Moreover, the strategy advises state, local and territory governments to adopt the FSG in their municipal buildings while limiting coupons or sales for unhealthy foods and beverages.

Update is due

However, in the eyes of the letter signers, the White House must act soon to implement the FSG, preferably with an executive order. CSPI senior policy associate Jessi Silverman suggested that a formal policy to enact an FSG update is “overdue.”

“Other commitments in the National Strategy require action from Congress or rulemaking by federal agencies, but the President can initiate a transformation of federal food purchasing and service with the stroke of a pen,”​ she explained.

The NGOs suggest in the letter that an executive order should also include a timeline and roadmap for implementing “comprehensive, values-aligned food procurement standards for federal agencies.”

The Congressional Research Service estimates that the federal government spends approximately $8.8 billion on food each year, and the organizations advocate for that federal food purchasing to align with prior executive actions that intend to utilize federal procurement “as a means to mitigate climate change, advance racial equity and increase protections for workers.”

That values-based approach has already been adopted by 25 cities and counties through the Good Food Purchasing program, a framework designed to promote local economies, sustainability and community health and nutrition by leveraging public food dollars, CSPI pointed out.

"The federal government has an important opportunity to support more nutritious diets and more sustainable food systems at the same time, by using their guidelines and their formidable purchasing power to support those production practices that are better for people and planet,"​ said Paula Daniels, co-founder of the Center for Good Food Purchasing.

“Walk the walk”

In the eyes of the organizations, the $8.8 billion the federal government spends on food each year presently “supports the status quo industrial food system, which compromises human, animal, and planetary health through exploitation of farm and food workers, concentration of corporate wealth, degradation of natural resources, and overproduction of highly processed foods with low nutrition value,”​ they said in the letter.

Instead, an executive order to implement the FSG would help to improve health and reduce health care costs for federal employees, armed service members and the federally incarcerated.

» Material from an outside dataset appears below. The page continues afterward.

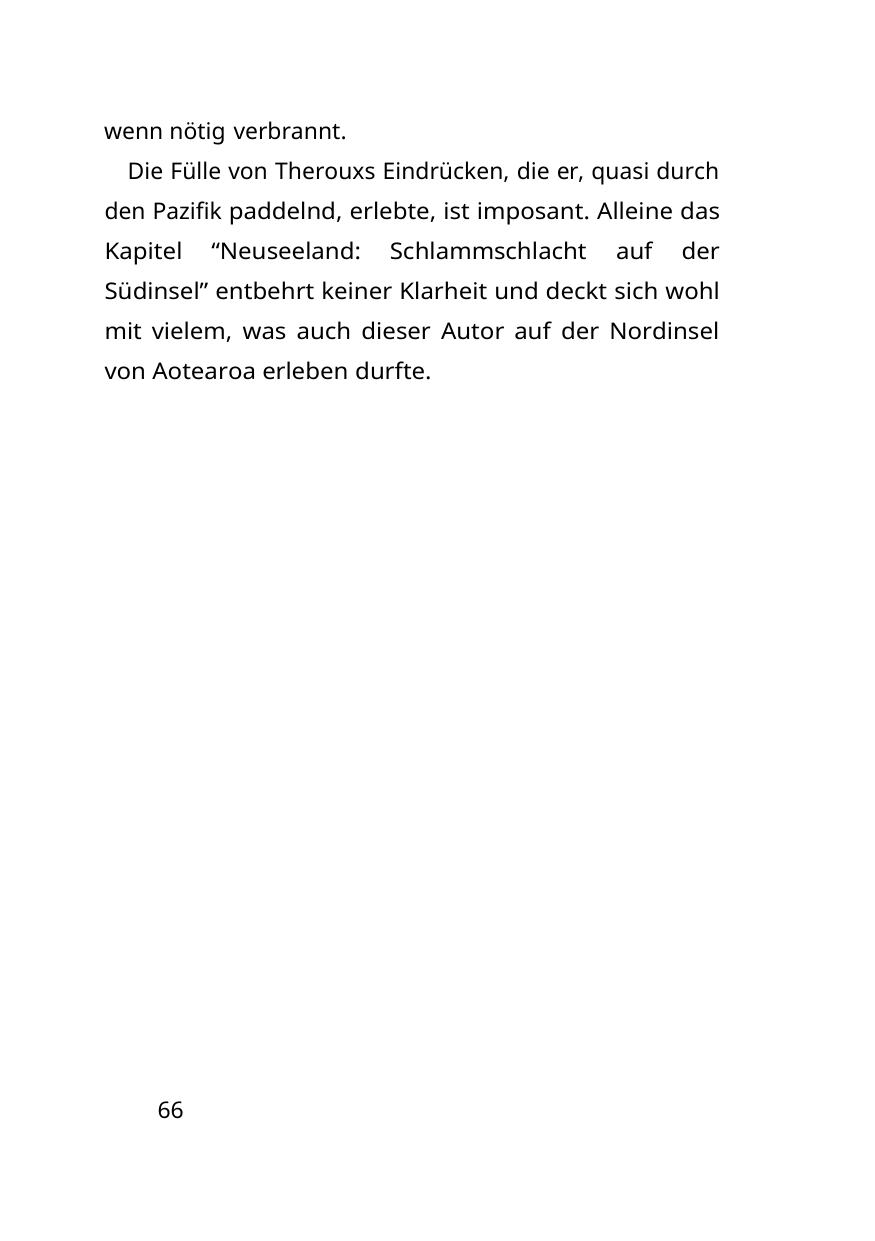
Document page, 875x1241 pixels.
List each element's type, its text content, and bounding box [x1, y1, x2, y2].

text Die Fülle von Therouxs Eindrücken, die er, quasi durch den Pazifik paddelnd, erlebte, ist imposant. Alleine das Kapitel “Neuseeland: Schlammschlacht auf der Südinsel” entbehrt keiner Klarheit und deckt sich wohl mit vielem, was auch dieser Autor auf der Nordinsel von Aotearoa erleben durfte. [104, 154, 720, 386]
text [104, 114, 721, 146]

Voluntary adoption of the FSG has been slow in federal facilities, but a consistent policy for the federal government “would yield economies of scale, and would facilitate and simplify education, implementation and enforcement,”​ the NGOs maintained.

Additionally, mandatory implementation of the FSG in federal facilities could signal to state and local governments that the federal government is willing to “walk the walk” and encourage widespread adoption of the initiative.